• [RECORD SET]
=== Begin Enclosure ===

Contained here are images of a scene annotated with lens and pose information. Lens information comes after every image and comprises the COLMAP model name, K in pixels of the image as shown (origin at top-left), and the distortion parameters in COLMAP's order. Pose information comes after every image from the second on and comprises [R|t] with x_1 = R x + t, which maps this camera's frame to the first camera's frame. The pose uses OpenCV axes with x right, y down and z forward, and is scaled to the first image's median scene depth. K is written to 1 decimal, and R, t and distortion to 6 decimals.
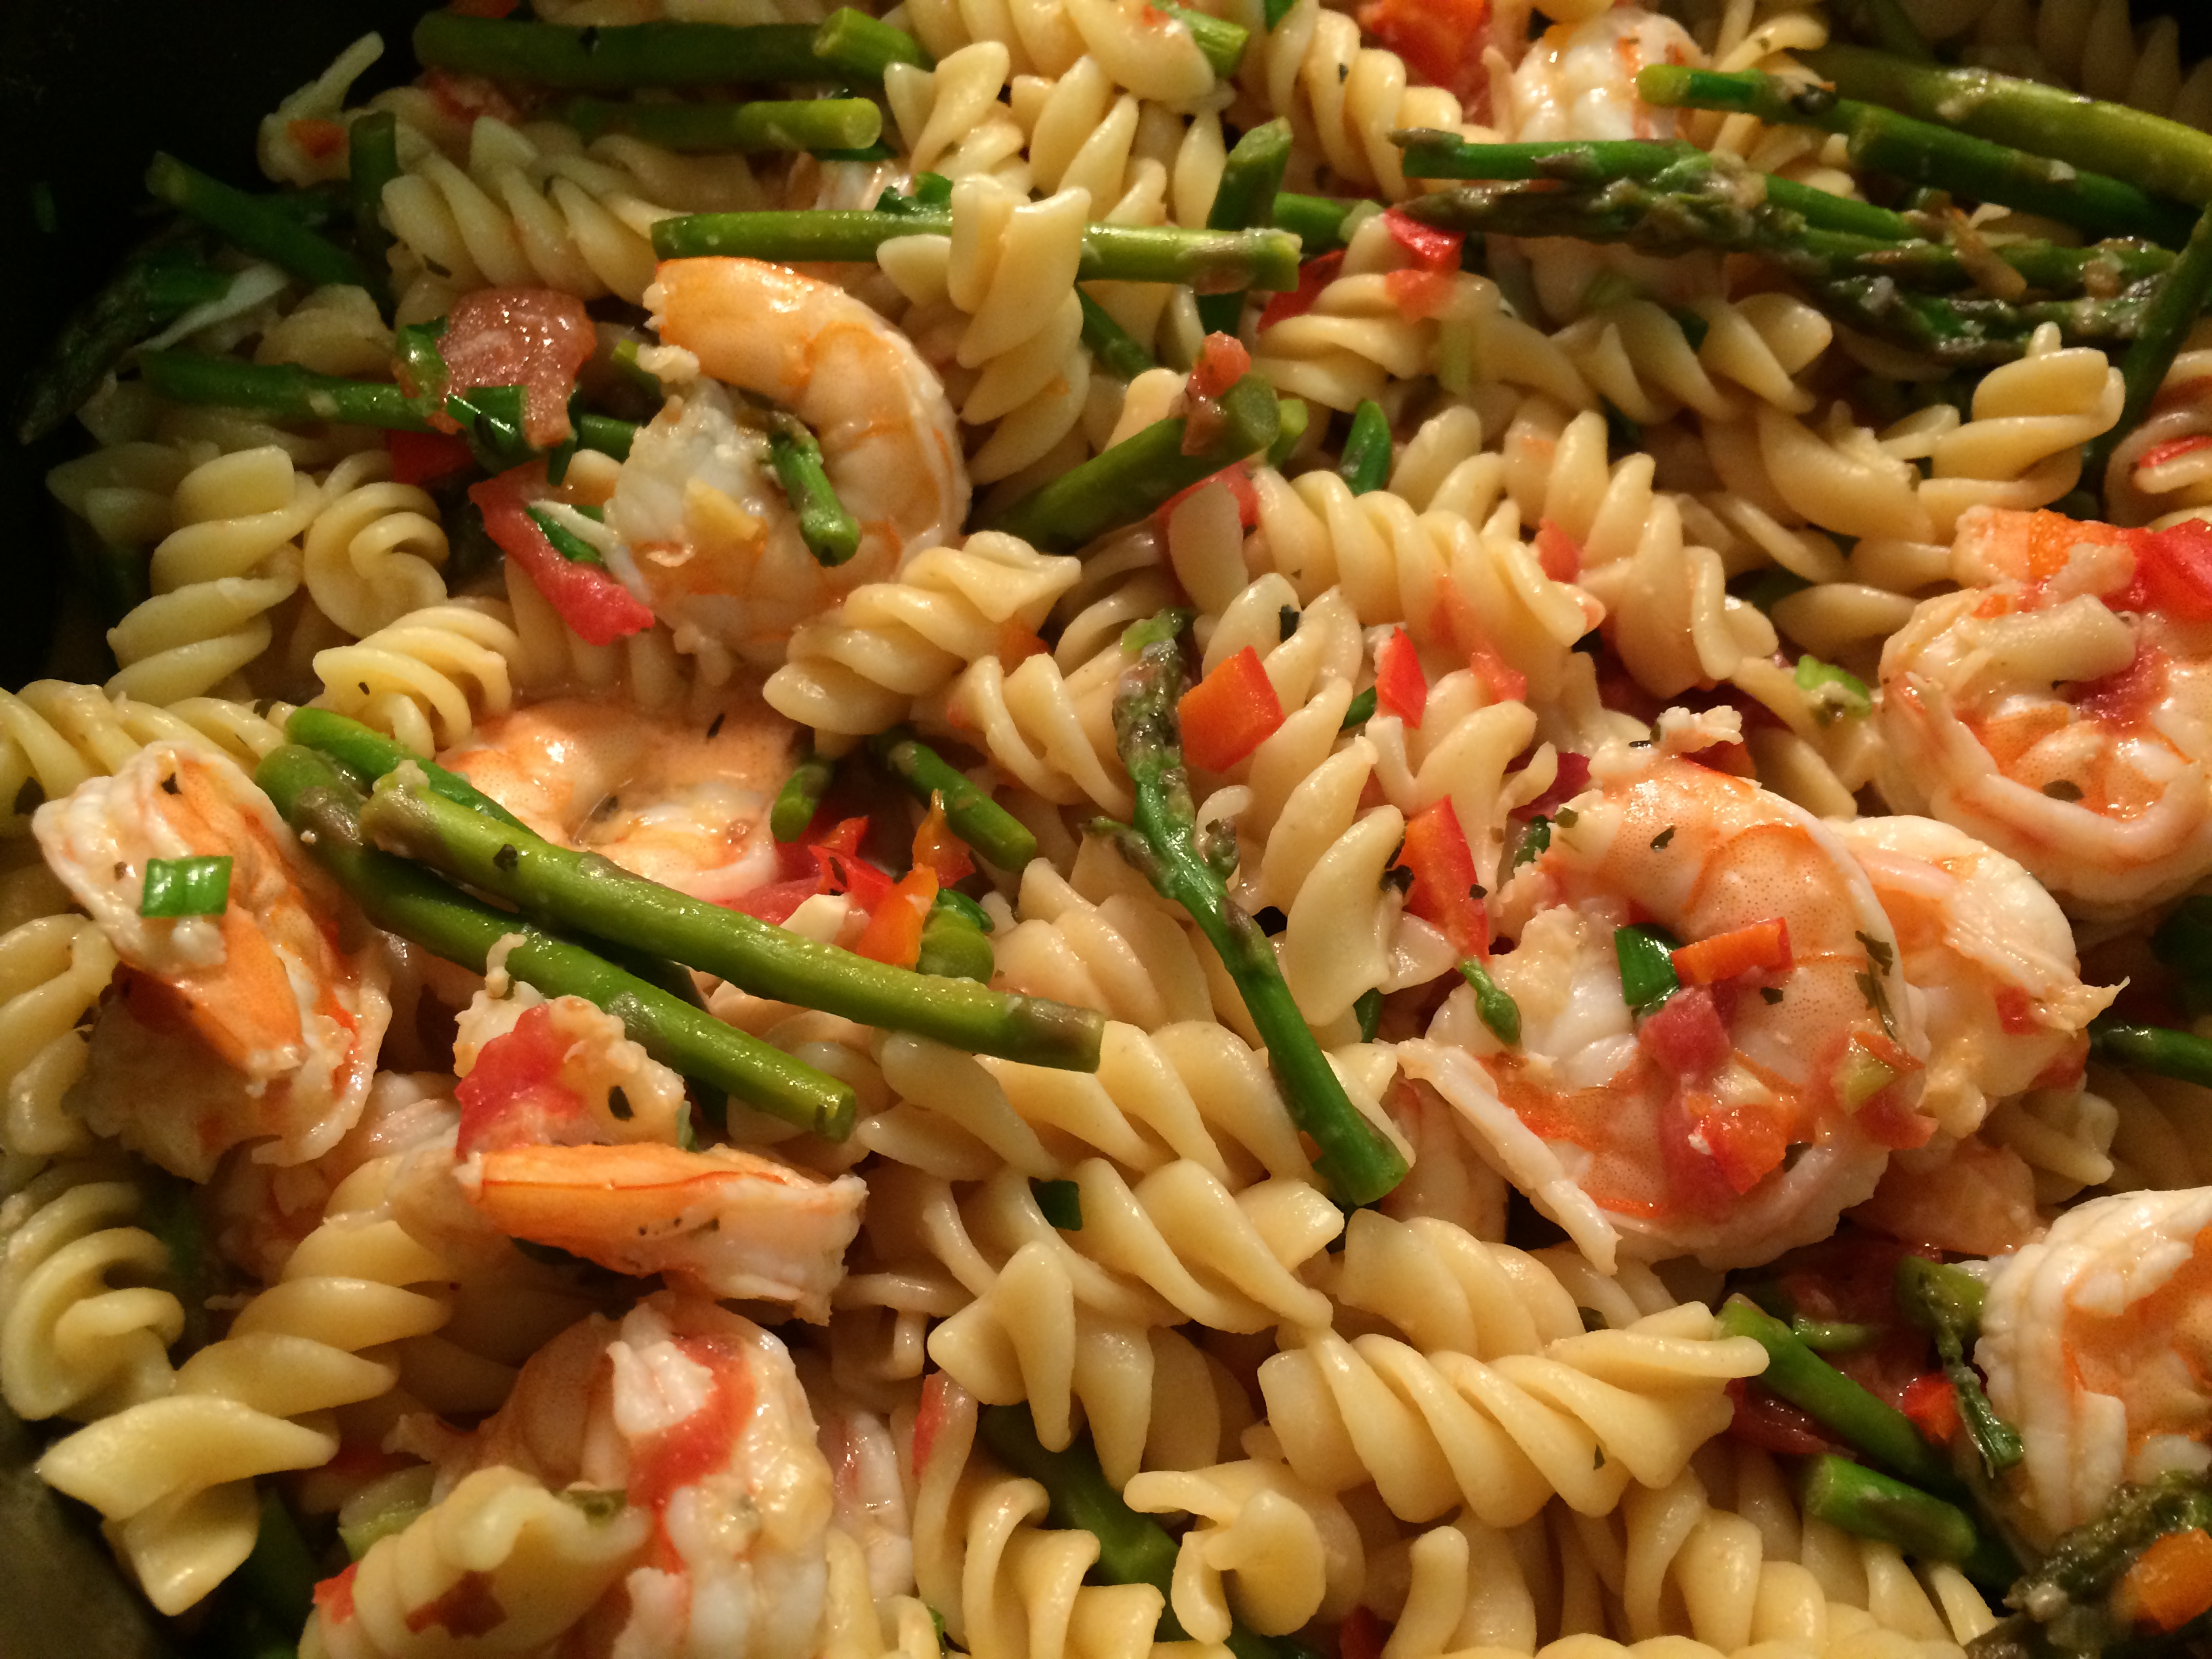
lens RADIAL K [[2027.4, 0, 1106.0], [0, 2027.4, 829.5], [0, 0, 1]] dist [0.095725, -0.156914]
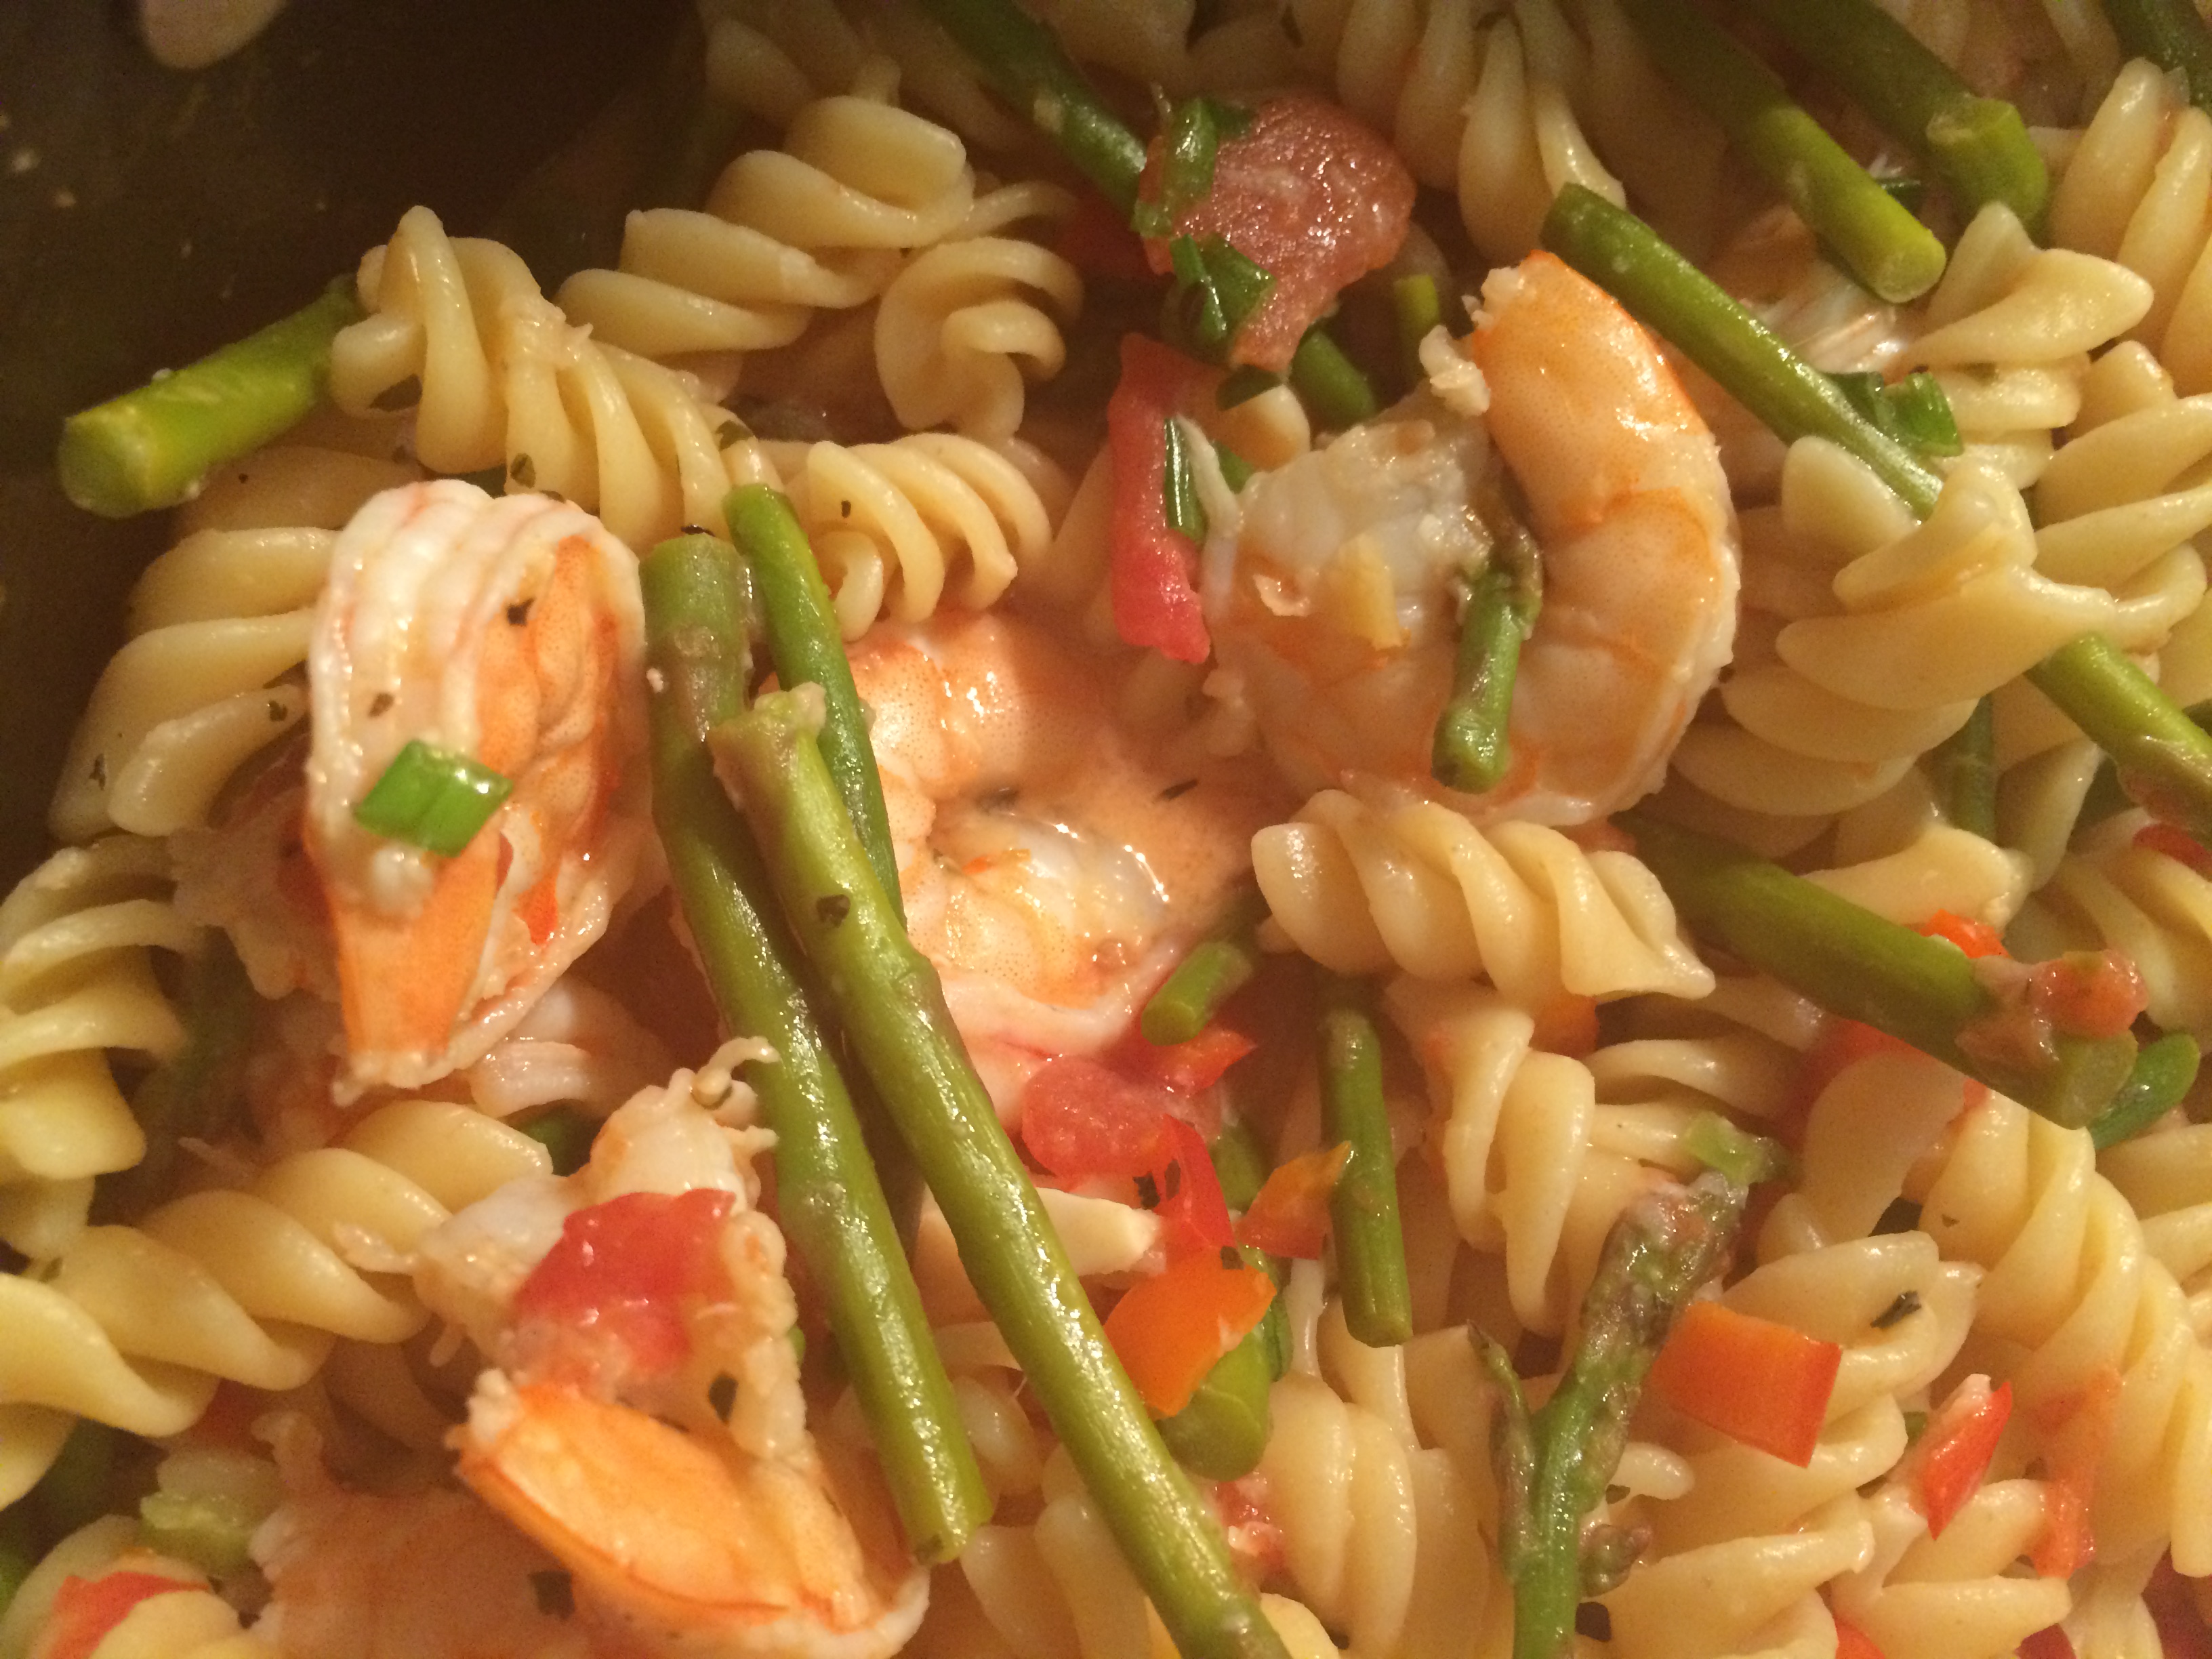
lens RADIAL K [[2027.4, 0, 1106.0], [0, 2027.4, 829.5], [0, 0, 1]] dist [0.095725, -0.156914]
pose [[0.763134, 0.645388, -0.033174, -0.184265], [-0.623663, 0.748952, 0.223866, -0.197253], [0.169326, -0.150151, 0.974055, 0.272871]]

=== End Enclosure ===
=== Begin Enclosure ===

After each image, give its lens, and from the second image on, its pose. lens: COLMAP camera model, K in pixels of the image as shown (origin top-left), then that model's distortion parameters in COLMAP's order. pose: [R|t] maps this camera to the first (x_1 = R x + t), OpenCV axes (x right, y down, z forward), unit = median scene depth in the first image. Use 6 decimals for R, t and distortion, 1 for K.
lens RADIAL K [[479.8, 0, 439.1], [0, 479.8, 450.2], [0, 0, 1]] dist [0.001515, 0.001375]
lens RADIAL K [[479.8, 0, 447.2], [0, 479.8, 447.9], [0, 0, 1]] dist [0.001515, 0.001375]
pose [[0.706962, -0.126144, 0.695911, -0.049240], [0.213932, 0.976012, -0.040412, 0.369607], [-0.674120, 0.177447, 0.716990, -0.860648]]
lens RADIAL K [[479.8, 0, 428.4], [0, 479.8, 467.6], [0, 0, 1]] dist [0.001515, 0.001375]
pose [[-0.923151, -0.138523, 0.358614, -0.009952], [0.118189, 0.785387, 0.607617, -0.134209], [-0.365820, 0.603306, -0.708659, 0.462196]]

=== End Enclosure ===

• [TASK TO COMPLETE] Print the lines from the one containing "After each image, give" through the one containing "467.6], [0, 0, 1]] dist [0.001515, 0.001375]" without any changes.

• [ANSWER TO THE PROBLEM]
After each image, give its lens, and from the second image on, its pose. lens: COLMAP camera model, K in pixels of the image as shown (origin top-left), then that model's distortion parameters in COLMAP's order. pose: [R|t] maps this camera to the first (x_1 = R x + t), OpenCV axes (x right, y down, z forward), unit = median scene depth in the first image. Use 6 decimals for R, t and distortion, 1 for K.
lens RADIAL K [[479.8, 0, 439.1], [0, 479.8, 450.2], [0, 0, 1]] dist [0.001515, 0.001375]
lens RADIAL K [[479.8, 0, 447.2], [0, 479.8, 447.9], [0, 0, 1]] dist [0.001515, 0.001375]
pose [[0.706962, -0.126144, 0.695911, -0.049240], [0.213932, 0.976012, -0.040412, 0.369607], [-0.674120, 0.177447, 0.716990, -0.860648]]
lens RADIAL K [[479.8, 0, 428.4], [0, 479.8, 467.6], [0, 0, 1]] dist [0.001515, 0.001375]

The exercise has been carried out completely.